My Take on Medicare and Health Care Reform

I've been holding off writing on health care reform. Clearly something needed to be done. Its impossible for a practising physician not to have noticed just how wrong the current system was. Many patients did not have health insurance at all. Some who did, did not have enough to cover expensive therapies. Some had ridiculously high dedectables. Some were dropped by their insurance when they got sick. Many times, I had to spend a great deal of time on the phone with health insurance medical directors to try and get pre-approval for a necessary medication/test/procedure.
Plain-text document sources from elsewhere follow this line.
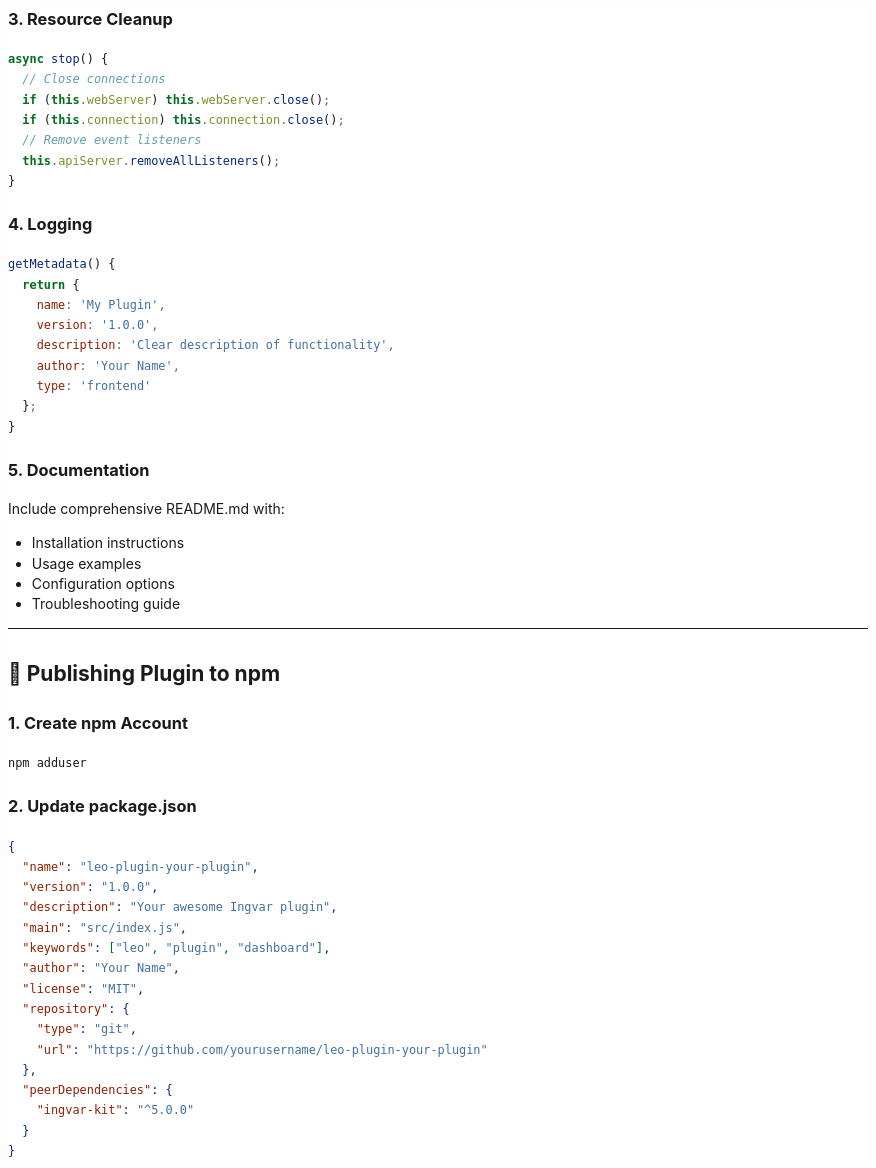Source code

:### 3. Resource Cleanup

```javascript
async stop() {
  // Close connections
  if (this.webServer) this.webServer.close();
  if (this.connection) this.connection.close();
  // Remove event listeners
  this.apiServer.removeAllListeners();
}
```

### 4. Logging

```javascript
getMetadata() {
  return {
    name: 'My Plugin',
    version: '1.0.0',
    description: 'Clear description of functionality',
    author: 'Your Name',
    type: 'frontend'
  };
}
```

### 5. Documentation

Include comprehensive README.md with:

- Installation instructions
- Usage examples
- Configuration options
- Troubleshooting guide

---

## 🚀 Publishing Plugin to npm

### 1. Create npm Account

```bash
npm adduser
```

### 2. Update package.json

```json
{
  "name": "leo-plugin-your-plugin",
  "version": "1.0.0",
  "description": "Your awesome Ingvar plugin",
  "main": "src/index.js",
  "keywords": ["leo", "plugin", "dashboard"],
  "author": "Your Name",
  "license": "MIT",
  "repository": {
    "type": "git",
    "url": "https://github.com/yourusername/leo-plugin-your-plugin"
  },
  "peerDependencies": {
    "ingvar-kit": "^5.0.0"
  }
}
```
Something definitely needed to change.
 
Now as a young Cardiologist, with a mortgage and three young girls, these are nervous times. Cardiology has been hit specifically hard by Medicare in 2010. As a way to try and save money, Medicare has changed its fee scheduled which has resulted in an overall payment cut of 11% for cardiology. Echo Payments Cut by 42%, Caths by 24%, and ECGs by 21%. Stress testing has taken a big hit too.
 
This will be in addition to the proposed possible 21% cut in medicare re-imbursements across the board - unless Congress permantly votes to change the dependance of the Medicare fee schedule on the flawed Sustained Growth Rate (SGR).
 
Now, I'm all in favor of trying to cut costs. But Cardiology is one of the only areas in modern medicine where medical breakthroughs (risk assessment, medications, testing and procedures) have dramatically reduced mortality and morbidity.
 
I'm also worried that the new reforms will not change the biggest issues that drive up the costs of modern medicine - fear of medical malpractice and very poor preventitive care (a real lack of focus on healthy living). If we could just prevent disease in the first place (healthy eating, frequent exercise, significant societal weight loss and frequent primary preventitive care) and keep doctors from ordering unnecessary tests out of fear of lawsuits -- we could save the entire medical community a real significant amount of $$$$$$.